The EU, meanwhile, has agreed to ban oil imports from Iran, starting on July 1, while other countries such as China and Malaysia have reduced or halted purchases of iron ore and palm oil, Reuters reported.
"Iran now faces an unprecedented level of pressure due to intensified sanctions applied by the United States and complementary actions by many others around the world," said the US Treasury department in a statement this week.
The sanctions are making it increasingly difficult for Iranian merchants to pay for supplies, as the value of their currency - the rial - falls.
"It's going to push prices up within Iran," said Brian Barriskill, the supply chain director of Al Dahra Agricultural Company in the UAE. "Smaller amounts will be traded because people will not have the same kind of credit available to them."
Many merchants in Iran used to buy rice from India through middlemen in Dubai who often route supplies through the UAE. But experts say many can no longer afford payment terms, a situation that has already led to a US$144 million (Dh528.9m) default for rice suppliers in India, according to Reuters.
"When Iranians want to make payments to Dubai traders, they are not in a position to," Vijay Setia, the president of the All India Rice Exporters Association, told The National. "Money is not coming from Iran to Dubai, so how will Indian suppliers get money from Dubai?"
About 1.2 million tonnes of basmati rice are exported each year from India to the UAE, according to India's rice association. While about 50,000 to 60,000 tonnes of that is consumed in the Emirates, about 1 million tonnes are sent to Iran, with the remainder delivered to other nearby countries.
To some degree, Pakistani traders in the UAE have been relatively sheltered from defaults, said Mr Setia, because the price of their rice climbed after the flood damage to their country's crops. That made India's stock that much more appealing.
Rice suppliers in India have been warned to push for cash payments and avoid a "direct advance", where buyers in Iran get their goods then provide a post-dated cheque that may need to be cashed 90 or 120 days later.
"I've been advising members 'don't do it'," said Mr Setia, who added that his group's members control about 80 per cent of India's basmati exports.

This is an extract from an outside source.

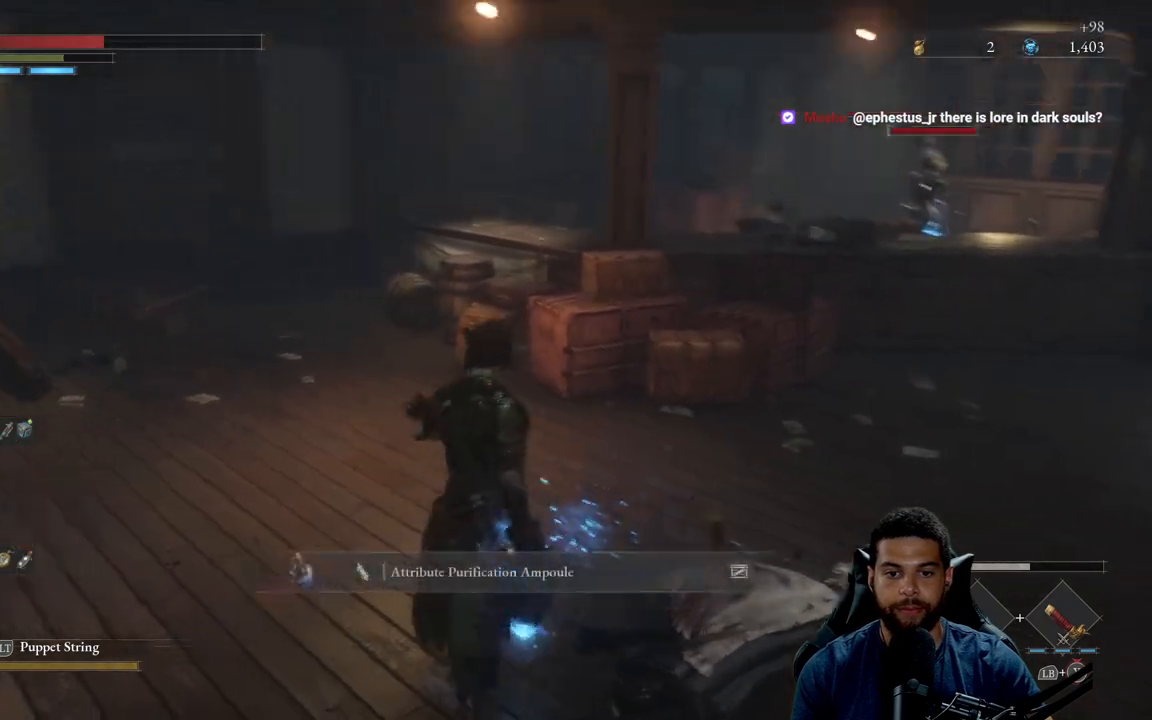
{"buttons": [], "left_stick": "up", "right_stick": "right", "events": [[117, "right_stick", "center"], [500, "right_stick", "right"]]}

Mr Setia stressed that he was not trying to punish Iranians.
"Unwillingly, people have landed in this situation," he said. "I think food is something no country should be deprived of. There must be some arrangements."
For now, many goods continue to flow into Iran. "Traders are importing to Iran - especially foodstuff and raw materials for the factories," said Hamid Reza Hamidi, the president of the Iranian Business Council in Dubai.
"But whether that is going to be enough to feed the market fully or not, this is a matter for time to decide."